The last record dropped, the last loud rhythms spun the room, and then there was only the soft whir of the turntable and the laughter and sobs catching in Selina’s throat as they died. Suggie got up, turned off the machine and returned. They lay in a pure silence, gazing out the window at the twilit sky and the pale stars embedded there, at the dark fringe of trees in Fulton Park and above them the bright smolder of Fulton Street’s lights.
The sky was completely dark, the stars full, when Selina said, “Miss Suggie, do you think I’ll ever meet anybody—a boy, I mean.”

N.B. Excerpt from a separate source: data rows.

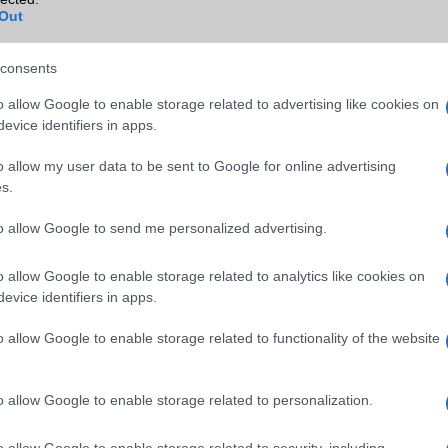
Bluetooth
v5,x
Out
B/T extra
ASHA, LE, A2DP
consents
Wi-Fi (alap)
g/b
v5 (ac)
o allow Google to enable storage related to advertising like cookies on
Wi-Fi Direct
Van
evice identifiers in apps.
Wi-Fi extra
Nincs
o allow my user data to be sent to Google for online advertising
s.
Wi-Fi HotSpot
alap szolgáltatás
to allow Google to send me personalized advertising.
Blackberry
Nincs
NFC
területenként változó
o allow Google to enable storage related to analytics like cookies on
evice identifiers in apps.
TV/USB kapcsolat
OtG (On-the-Go USB)
o allow Google to enable storage related to functionality of the website
GPS
aGPS (USA), Glonass (Orosz)
BDS (Kína), Galileo (EU), QZ
(Japán)
o allow Google to enable storage related to personalization.
Push to Talk
Nincs
o allow Google to enable storage related to security, including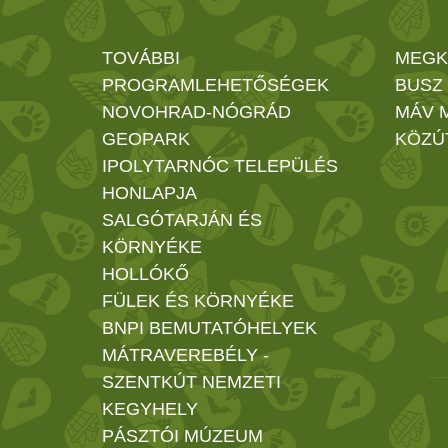
TOVÁBBI
MEGK
PROGRAMLEHETŐSÉGEK
BUSZ
NOVOHRAD-NÓGRÁD
MÁV 
GEOPARK
KÖZÚ
IPOLYTARNÓC TELEPÜLÉS
HONLAPJA
SALGÓTARJÁN ÉS
KÖRNYÉKE
HOLLÓKŐ
FÜLEK ÉS KÖRNYÉKE
BNPI BEMUTATÓHELYEK
MÁTRAVEREBÉLY -
SZENTKÚT NEMZETI
KEGYHELY
PÁSZTÓI MÚZEUM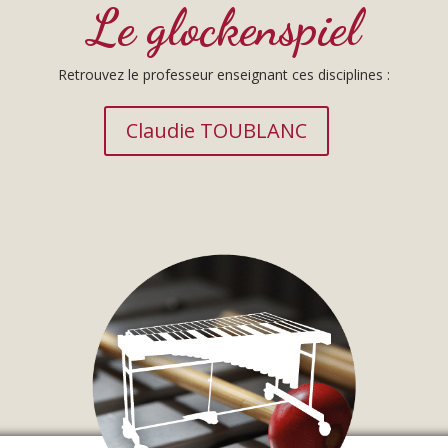
Le glockenspiel
Retrouvez le professeur enseignant ces disciplines :
Claudie TOUBLANC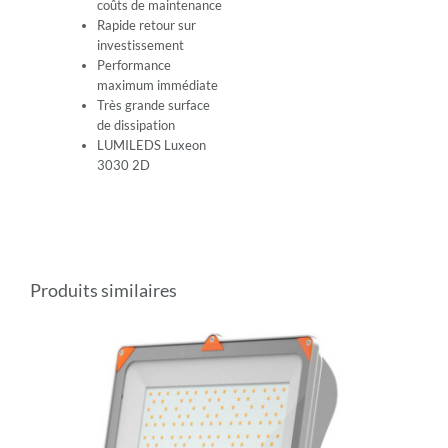
coûts de maintenance
Rapide retour sur
investissement
Performance
maximum immédiate
Très grande surface
de dissipation
LUMILEDS Luxeon
3030 2D
Produits similaires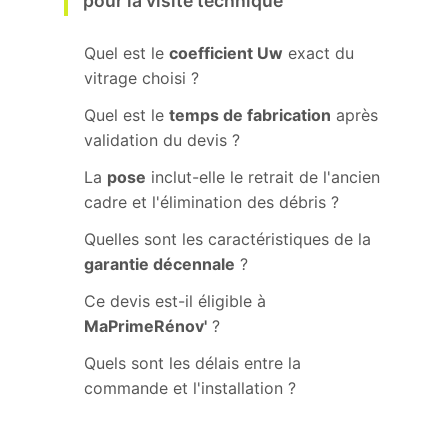
pour la visite technique
Quel est le
coefficient Uw
exact du
vitrage choisi ?
Quel est le
temps de fabrication
après
validation du devis ?
La
pose
inclut-elle le retrait de l'ancien
cadre et l'élimination des débris ?
Quelles sont les caractéristiques de la
garantie décennale
?
Ce devis est-il éligible à
MaPrimeRénov'
?
Quels sont les délais entre la
commande et l'installation ?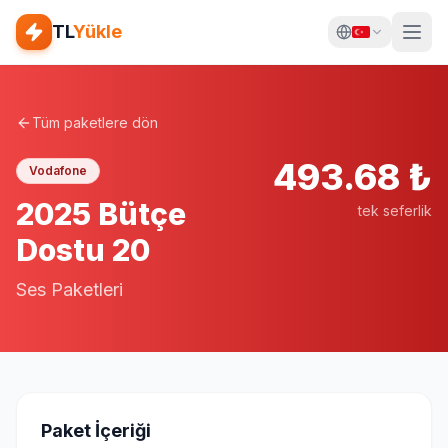
TL
Yükle
Tüm paketlere dön
493.68
₺
Vodafone
2025 Bütçe
tek seferlik
Dostu 20
Ses Paketleri
Paket İçeriği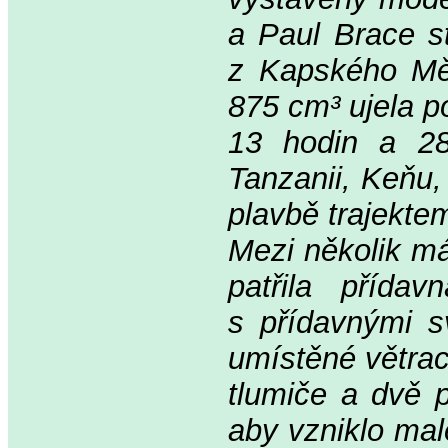
a Paul Brace st
z Kapského Mě
875 cm³ ujela p
13 hodin a 28
Tanzanii, Keňu,
plavbě trajektem 
Mezi několik m
patřila přída
s přídavnými s
umístěné větrac
tlumiče a dvě p
aby vzniklo mal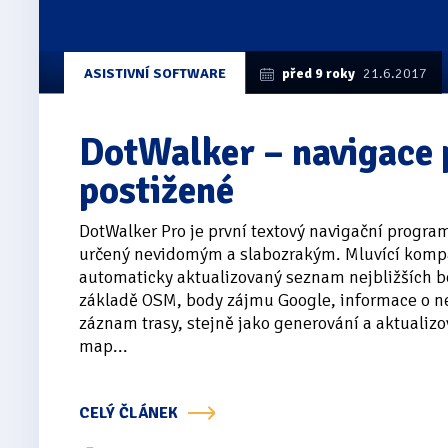
ASISTIVNÍ SOFTWARE
před 9 roky
21.6.2017
DotWalker – navigace 
postižené
DotWalker Pro je první textový navigační progra
určený nevidomým a slabozrakým. Mluvící komp
automaticky aktualizovaný seznam nejbližších 
základě OSM, body zájmu Google, informace o ne
záznam trasy, stejně jako generování a aktualizo
map...
CELÝ ČLÁNEK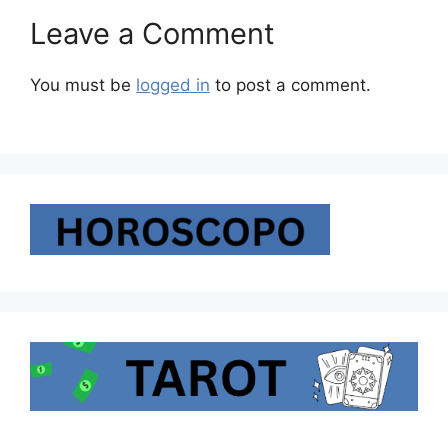
Leave a Comment
You must be
logged in
to post a comment.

The small bed light went on, revealing Suggie propped on her elbow and her eyes, still wanton and warm from the dance and her afternoon pleasures, suddenly tender. Caught in the snatch of light she reminded Selina of a painting she had once seen on a museum trip from school. The figure of a woman in a gay-figured cloth seated against a torturous mass of foliage with sunlight scattered in bright flakes on her bronze flesh which, like Suggie’s, absorbed the light, with the same ripe, gently sloping breasts and liquid languid form. The woman’s expression had made Selina pause, and then followed her as she trooped behind the others. It had been serene despite the green violence of the background, wise yet artless, voluptuous, and above all secretive—as if she held what all men truly sought, and was proud yet fated to suffer in the knowledge and possession of it.

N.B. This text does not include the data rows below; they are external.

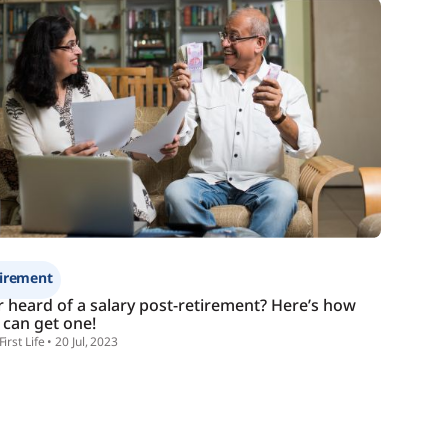
ફોર્મ
tirement
r heard of a salary post-retirement? Here’s how
 can get one!
First Life • 20 Jul, 2023
ife.com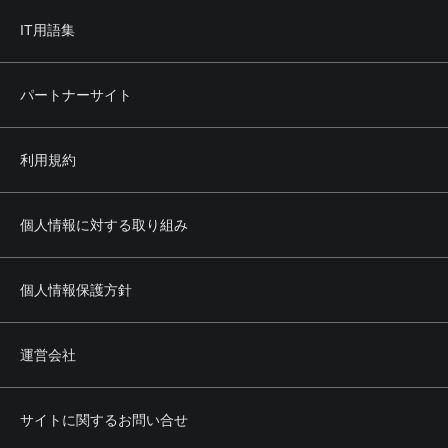
IT用語集
パートナーサイト
利用規約
個人情報に対する取り組み
個人情報保護方針
運営会社
サイトに関するお問い合せ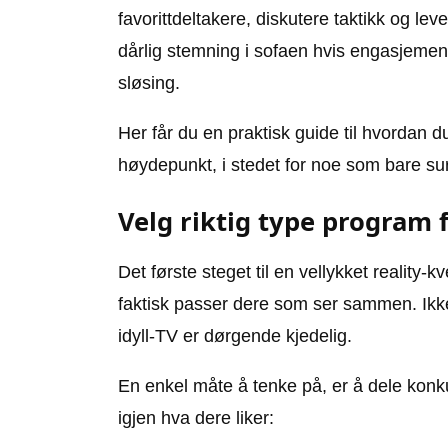
favorittdeltakere, diskutere taktikk og lev
dårlig stemning i sofaen hvis engasjementet
sløsing.
Her får du en praktisk guide til hvordan du
høydepunkt, i stedet for noe som bare surr
Velg riktig type program 
Det første steget til en vellykket reality
faktisk passer dere som ser sammen. Ikke 
idyll-TV er dørgende kjedelig.
En enkel måte å tenke på, er å dele konk
igjen hva dere liker: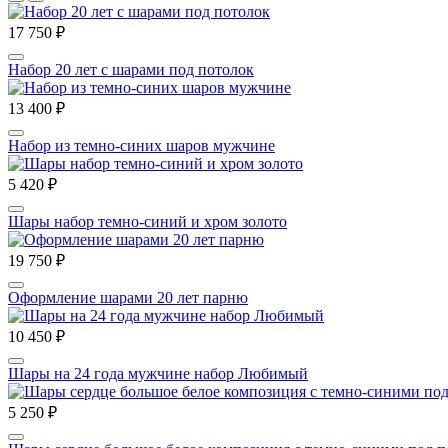
17 750 ₽
Набор 20 лет с шарами под потолок
13 400 ₽
Набор из темно-синих шаров мужчине
5 420 ₽
Шары набор темно-синий и хром золото
19 750 ₽
Оформление шарами 20 лет парню
10 450 ₽
Шары на 24 года мужчине набор Любимый
5 250 ₽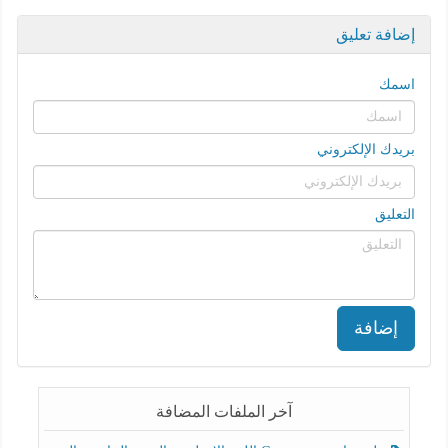
إضافة تعليق
اسمك
بريدك الإلكتروني
التعليق
إضافة
آخر الملفات المضافة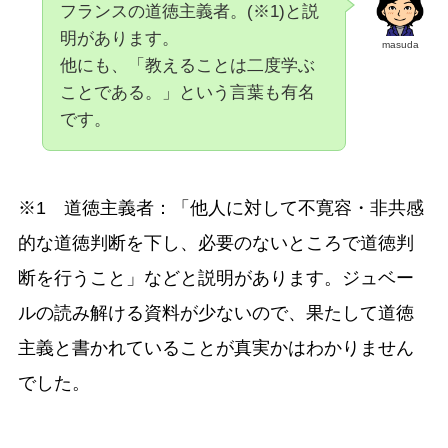
フランスの道徳主義者。(※1)と説
明があります。
masuda
他にも、「教えることは二度学ぶ
ことである。」という言葉も有名
です。
※1 道徳主義者：「他人に対して不寛容・非共感
的な道徳判断を下し、必要のないところで道徳判
断を行うこと」などと説明があります。ジュベー
ルの読み解ける資料が少ないので、果たして道徳
主義と書かれていることが真実かはわかりません
でした。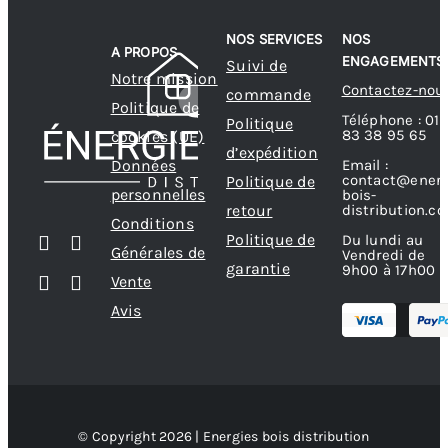
NOS SERVICES
NOS
A PROPOS
ENGAGEMENTS
Suivi de
Notre mission
Contactez-nou
commande
Politique de
Téléphone : 01
Politique
83 38 95 65
cookies (UE)
d’expédition
Données
Email :
contact@energ
Politique de
personnelles
bois-
retour
distribution.c
Conditions
Politique de
Du lundi au
Générales de
Vendredi de
garantie
9h00 à 17h00
Vente
Avis
© Copyright 2026 | Energies bois distribution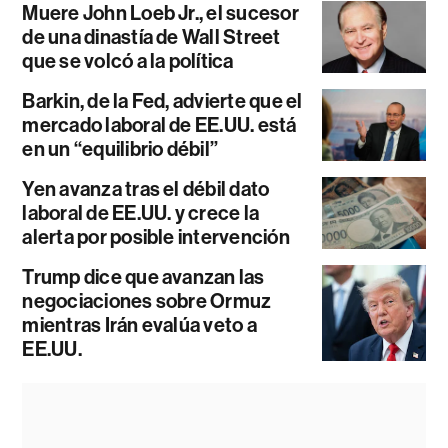
Muere John Loeb Jr., el sucesor
de una dinastía de Wall Street
que se volcó a la política
Barkin, de la Fed, advierte que el
mercado laboral de EE.UU. está
en un “equilibrio débil”
Yen avanza tras el débil dato
laboral de EE.UU. y crece la
alerta por posible intervención
Trump dice que avanzan las
negociaciones sobre Ormuz
mientras Irán evalúa veto a
EE.UU.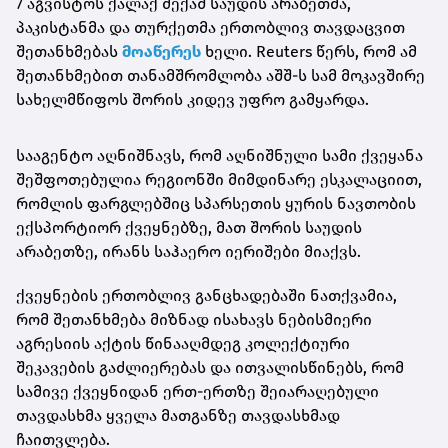
7 აგვისტოს ქალაქ მექაშ საუდის არაბეთმა,
პაკისტანმა და თურქეთმა ერთობლივ თავდაცვით
შეთანხმებას
მოაწერეს
ხელი. Reuters წერს, რომ ამ
შეთანხმებით თანამშრომლობა აშშ-ს სამ მოკავშირე
სახელმწიფოს შორის კიდევ უფრო გამყარდა.
სააგენტო აღნიშნავს, რომ აღნიშნული სამი ქვეყანა
შეშფოთებულია რეგიონში მიმდინარე ესკალაციით,
რომლის ფარგლებშიც სპარსეთის ყურის ნავთობის
ექსპორტიორ ქვეყნებზე, მათ შორის საუდის
არაბეთზე, ირანს საჰაერო იერიშები მიაქვს.
ქვეყნების ერთობლივ განცხადებაში ნათქვამია,
რომ შეთანხმება მიზნად ისახავს ნებისმიერი
აგრესიის აქტის წინააღმდეგ კოლექტიური
შეკავების გაძლიერებას და ითვალისწინებს, რომ
სამივე ქვეყნიდან ერთ-ერთზე შეიარაღებული
თავდასხმა ყველა მათგანზე თავდასხმად
ჩაითვლება.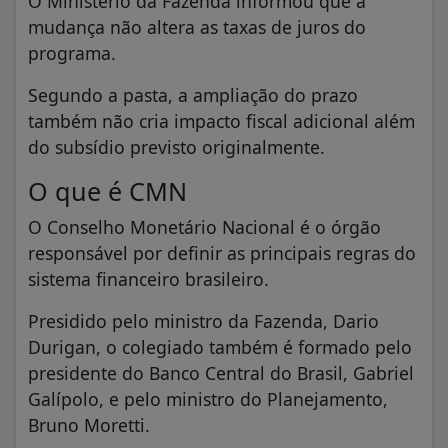
O Ministério da Fazenda informou que a
mudança não altera as taxas de juros do
programa.
Segundo a pasta, a ampliação do prazo
também não cria impacto fiscal adicional além
do subsídio previsto originalmente.
O que é CMN
O Conselho Monetário Nacional é o órgão
responsável por definir as principais regras do
sistema financeiro brasileiro.
Presidido pelo ministro da Fazenda, Dario
Durigan, o colegiado também é formado pelo
presidente do Banco Central do Brasil, Gabriel
Galípolo, e pelo ministro do Planejamento,
Bruno Moretti.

This was Suggie’s look now and Selina, helplessly envious, said almost harshly, “Well, do you?”
Suggie shook her head, amazed, her full laugh starting low in her throat. “Jesus-God, it about time, soul. I was beginning to think that nature had by-passed you. Lemme look good now.” Squinting, she examined Selina’s face: the full mouth always parted, it seemed, for some impulsive word, the abrupt nose, the graceful upward slant of her bones under the dark brown tight skin, and finally the eyes, wide and willful under straight downswept lashes which seemed to have ensnared all that they had ever encountered in their depth. Suggie lay back and turned off the light. “Yes, somebody someplace gon look at you twice. But you best stop looking like you spending your old-days first.”